Monday, 4 January 2021

How to Design Abnormal Child Processes Rules without Telemetry

    In detection engineering we often encounter attack techniques that result into a system process spawning an unusual child process, which can be used as a good detection or hunting logic. The only problem that remains is to exclude legitimate/expected benign child processes,  and for this often we need some endpoint production telemetry (the more the better), unfortunately not everyone has this privilege.
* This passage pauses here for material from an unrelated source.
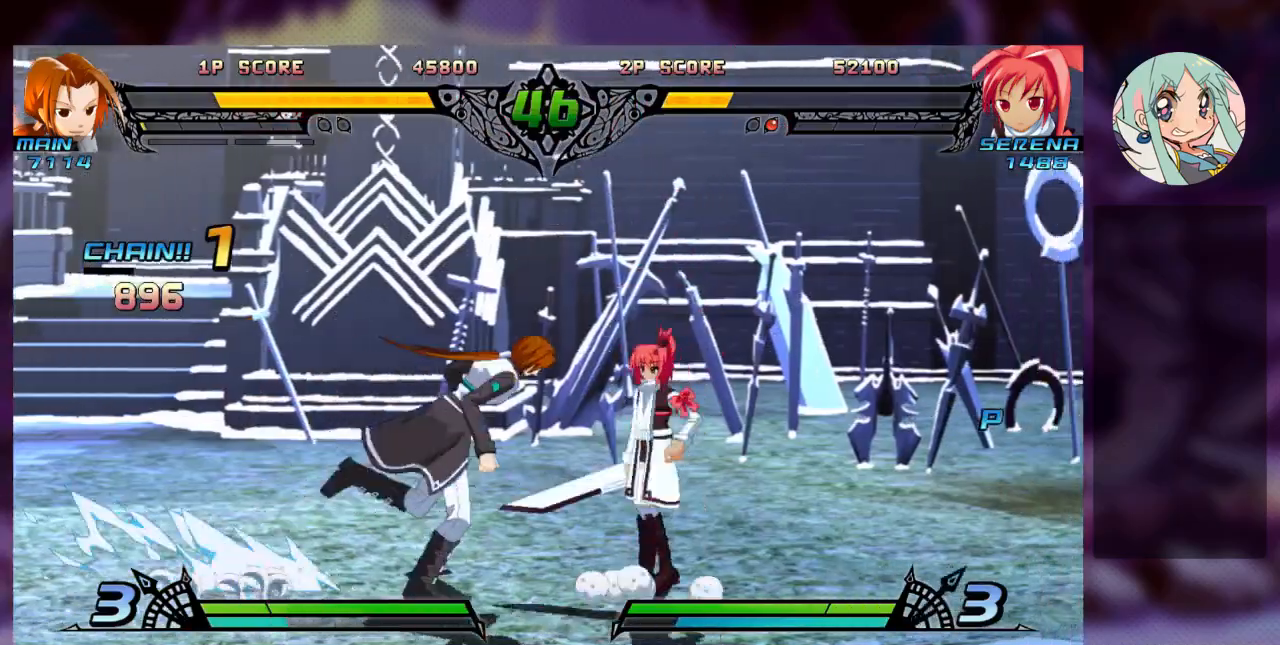
{"buttons": ["SQUARE"], "left_stick": "down-right", "events": [[100, "left_stick", "down-right"], [500, "SQUARE", "down"]]}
In this post we will share with you some quick steps you can follow to tune your rule with no telemetry access.

For this let's take the example of a malware masquerading as WerFault.exe via hollowing or any equivalent form of injection, and our goal is to detect suspicious instances via looking at any abnormal child process (e.g. cmd.exe):

1) Imported Modules: Step 1 consist of identifying all imported DLL that are specific to the functioning of the subject process (not generic ones such as kernel32.dll, ntdll.dll etc.), in our example we can see 2 modules wer.dll and faultrep.dll:


  

2) Strings: Step 2 consist of identifying all executables in the process (werfault.exe) strings and also the previously identified function specific DLLs (wer.dll, faultrep.dll):


Of course not all programs names are valid child processes of WerFault.exe, to confirm which one are potential benign/expected child processes we need to move to the next step. 

3) Process Creation APIs: goal here is to identify all references to process creation related APIs (CreateProcessA/W, CreateProcessAsUserA/W, CreateProcessInternal, WinExec,  ShellExecute , ShellExecuteEx, NtCreateProcess, ZwCreateProcess  etc.). we will need to start first with those extracted directly from WerFault.exe, and then repeat same steps for the function specific DLLs.
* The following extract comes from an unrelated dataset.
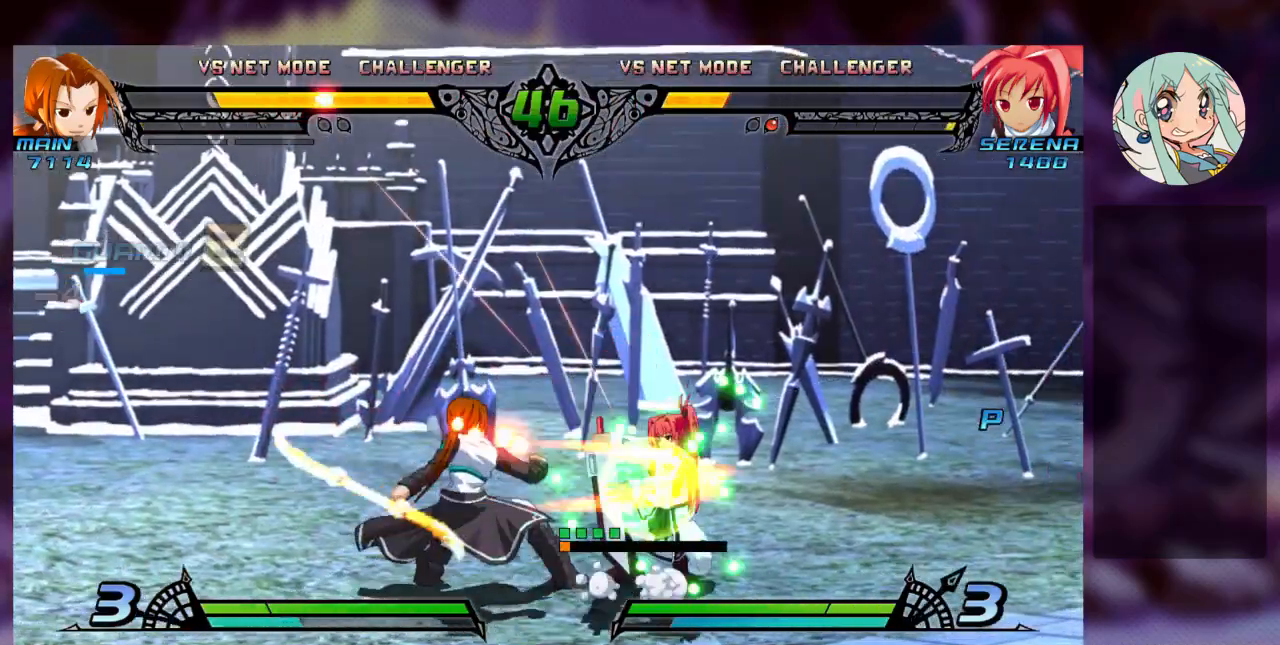
{"buttons": [], "left_stick": "down-right", "events": [[133, "SQUARE", "up"], [200, "TRIANGLE", "down"], [333, "TRIANGLE", "up"]]}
For brevity we will show the steps for WerFault.exe example only, open your subject process in your favorite disassembler (you don't need to be a reverser!) and go to the the imports view, then search for the process creation related APIs:


Next double-click on the matched API name, then right-click or X to display the functions that use this API:


 As you can see below, we have only 6 functions to check, you can also start from the process names identified in Step 2 (Strings View), but for better flow and understanding start first with the APIs XREFs:


The CreateProcess API arguments that we care about (point the potential benign child process we are looking for) are lpCommandLine or lpApplicationName:


In the example of the CInpagePlugIn::StartCoFireProcess function we can see that the cofire.exe t is a potential child process.


In this case it was easy (adjacent to the API call), in other cases you will need to drill-down a couple of functions to find the ApplicationName or CommandLine being populated, you can always go back to the Program names extracted at phase 2 and cross reference the function that uses them for correlation. 

Psr.exe is another potential child process referenced in CAppRecorderPlugin::StopRecordingSession 


4) Going back to Step 1 if needed:  before repeating the same steps 1, 2 and 3 on wer.dll and faultrep.dll, first check via strings or checking the Import Table the presence of any process creation related APIs:


In case of no references to process names or process creation APIs, it's safe to move directly to step 5.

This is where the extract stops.